Misplaced outrage over Panera Bread’s carveout from fast-food law

Original Article: https://www.ocregister.com/2024/03/01/misplaced-outrage-over-panera-breads-carveout-from-fast-food-law/

  • Author: Michael Saltsman

  • Publication Date: March 2024

  • Newspaper: Orange County Register

In a rare showing of Sacramento bipartisanship, Republicans and Democrats this week were at odds with Governor Gavin Newsom.

A report in Bloomberg alleged that a bakery exemption in the state’s forthcoming $20 fast-food wage was inserted to help one of the governor’s campaign donors, a franchisee of Panera Bread. (In separate statements, the Governor and the franchisee denied the allegation.)

Republicans responded by calling for investigations; Democrats expressed irritation at a storyline that detracted from their policy victory. The social media response was characteristically heated.

But the outrage on the right and the left is misplaced. If anyone deserves blame for the current PR crisis, it’s the labor union that forced California restaurants to reason with this unreasonable mandate.

The story of how California came to embrace a $20 fast food minimum wage is well-known. A multi-year battle between the Service Employees International Union (SEIU) and the restaurant industry, regarding a proposed fast-food regulatory body, ended this past year in a truce.

Both sides gave ground: The union’s fast food council was substantially weakened, but it was spared the indignity of fighting for its signature policy via a voter referendum. Fast-food chains were spared the worst of the union’s schemes to crush small businesses, but had to accept a $20 minimum wage.

That wage mandate, among the highest in the country, was itself the subject of considerable negotiation. Up for debate: Which types of restaurants would qualify as fast food? How many locations qualify a company as a chain? Should the definition cover other types of food-service companies?

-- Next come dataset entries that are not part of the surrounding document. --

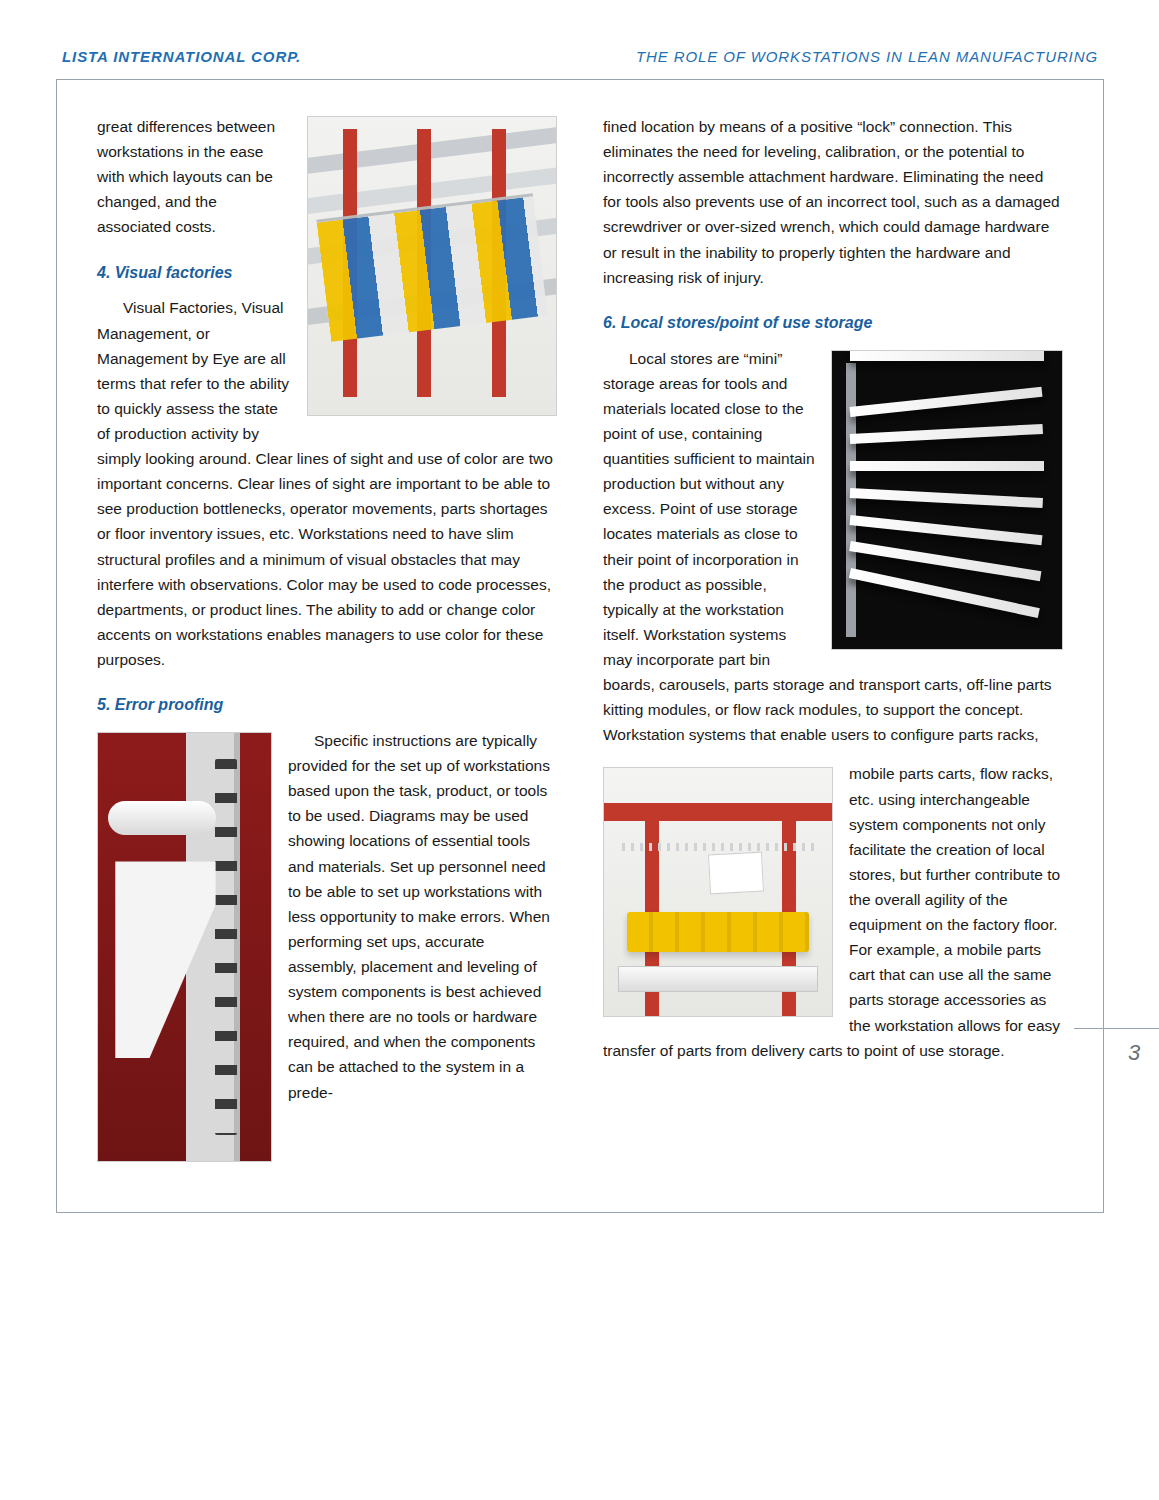LISTA INTERNATIONAL CORP.
THE ROLE OF WORKSTATIONS IN LEAN MANUFACTURING
great differences between workstations in the ease with which layouts can be changed, and the associated costs.
4. Visual factories
Visual Factories, Visual Management, or Management by Eye are all terms that refer to the ability to quickly assess the state of production activity by simply looking around. Clear lines of sight and use of color are two important concerns. Clear lines of sight are important to be able to see production bottlenecks, operator movements, parts shortages or floor inventory issues, etc. Workstations need to have slim structural profiles and a minimum of visual obstacles that may interfere with observations. Color may be used to code processes, departments, or product lines. The ability to add or change color accents on workstations enables managers to use color for these purposes.
5. Error proofing
Specific instructions are typically provided for the set up of workstations based upon the task, product, or tools to be used. Diagrams may be used showing locations of essential tools and materials. Set up personnel need to be able to set up workstations with less opportunity to make errors. When performing set ups, accurate assembly, placement and leveling of system components is best achieved when there are no tools or hardware required, and when the components can be attached to the system in a prede-
fined location by means of a positive “lock” connection. This eliminates the need for leveling, calibration, or the potential to incorrectly assemble attachment hardware. Eliminating the need for tools also prevents use of an incorrect tool, such as a damaged screwdriver or over-sized wrench, which could damage hardware or result in the inability to properly tighten the hardware and increasing risk of injury.
6. Local stores/point of use storage
Local stores are “mini” storage areas for tools and materials located close to the point of use, containing quantities sufficient to maintain production but without any excess. Point of use storage locates materials as close to their point of incorporation in the product as possible, typically at the workstation itself. Workstation systems may incorporate part bin boards, carousels, parts storage and transport carts, off-line parts kitting modules, or flow rack modules, to support the concept. Workstation systems that enable users to configure parts racks,
mobile parts carts, flow racks, etc. using interchangeable system components not only facilitate the creation of local stores, but further contribute to the overall agility of the equipment on the factory floor. For example, a mobile parts cart that can use all the same parts storage accessories as the workstation allows for easy transfer of parts from delivery carts to point of use storage.
3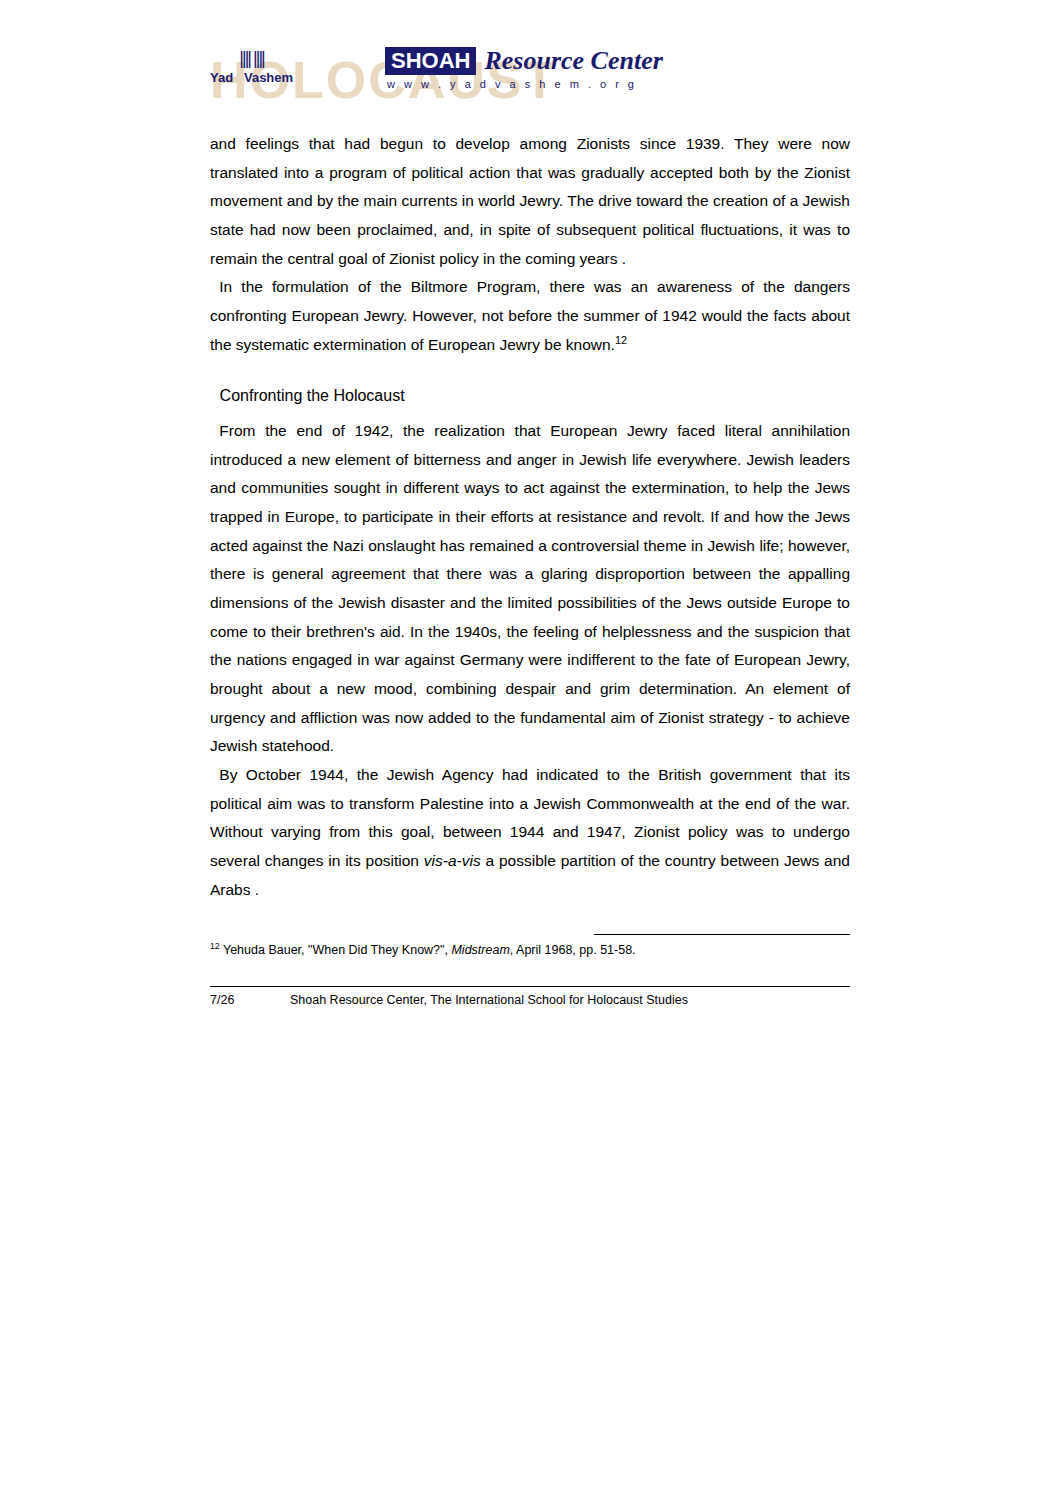HOLOCAUST
|||| ||||
Yad Vashem
SHOAH Resource Center w w w . y a d v a s h e m . o r g
and feelings that had begun to develop among Zionists since 1939. They were now translated into a program of political action that was gradually accepted both by the Zionist movement and by the main currents in world Jewry. The drive toward the creation of a Jewish state had now been proclaimed, and, in spite of subsequent political fluctuations, it was to remain the central goal of Zionist policy in the coming years .
In the formulation of the Biltmore Program, there was an awareness of the dangers confronting European Jewry. However, not before the summer of 1942 would the facts about the systematic extermination of European Jewry be known.12
Confronting the Holocaust
From the end of 1942, the realization that European Jewry faced literal annihilation introduced a new element of bitterness and anger in Jewish life everywhere. Jewish leaders and communities sought in different ways to act against the extermination, to help the Jews trapped in Europe, to participate in their efforts at resistance and revolt. If and how the Jews acted against the Nazi onslaught has remained a controversial theme in Jewish life; however, there is general agreement that there was a glaring disproportion between the appalling dimensions of the Jewish disaster and the limited possibilities of the Jews outside Europe to come to their brethren's aid. In the 1940s, the feeling of helplessness and the suspicion that the nations engaged in war against Germany were indifferent to the fate of European Jewry, brought about a new mood, combining despair and grim determination. An element of urgency and affliction was now added to the fundamental aim of Zionist strategy - to achieve Jewish statehood.
By October 1944, the Jewish Agency had indicated to the British government that its political aim was to transform Palestine into a Jewish Commonwealth at the end of the war. Without varying from this goal, between 1944 and 1947, Zionist policy was to undergo several changes in its position vis-a-vis a possible partition of the country between Jews and Arabs .
12 Yehuda Bauer, "When Did They Know?", Midstream, April 1968, pp. 51-58.
7/26
Shoah Resource Center, The International School for Holocaust Studies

The end result, like the mandate itself, wasn’t pretty. But both sides could live with it.

Living with it was easier said than done. As the Wall Street Journal and others have reported, the consequences of the $20 minimum wage have already appeared. Restaurants are raising prices, slashing employees’ hours, and cutting staff, even prior to the new mandate’s effective date.

Even businesses that are technically exempted from the law are impacted: A $20 starting wage at competitors forces everyone to adapt and increase pay rates.

Labor unions, meanwhile, are now seeking their own exemptions to the law: Hotel union Unite Here has endorsed AB 610, legislation to carve out certain unionized sectors from the new mandate. The union is apparently worried that the law will impact its own value proposition to members.

In this messy environment of bad process and even-worse policy, the currently-controversial bakery exemption seems much less so.

The Newsom story caught fire because of a past donor relationship. But in Sacramento, a single donor is small potatoes. Labor unions and trial lawyers in California spend untold millions every election cycle to place their hand-selected legislators in Sacramento. These politicians then champion harmful laws like union-controlled regulatory bodies, onerous mandates, or the Private Attorneys General Act (PAGA), all of which benefit narrow special interests at the expense of employees and entrepreneurs.

If you want to be outraged about something, be outraged about the status quo that has turned California into a one-party state. Be outraged about a state that often treats small business owners as a burden rather than a benefit.  And be outraged at a legislature enacting policies that are so harmful, businesses sometimes need carve-outs to survive them.

But, like a good bread dough, let the outrage over the bakery exemption rest.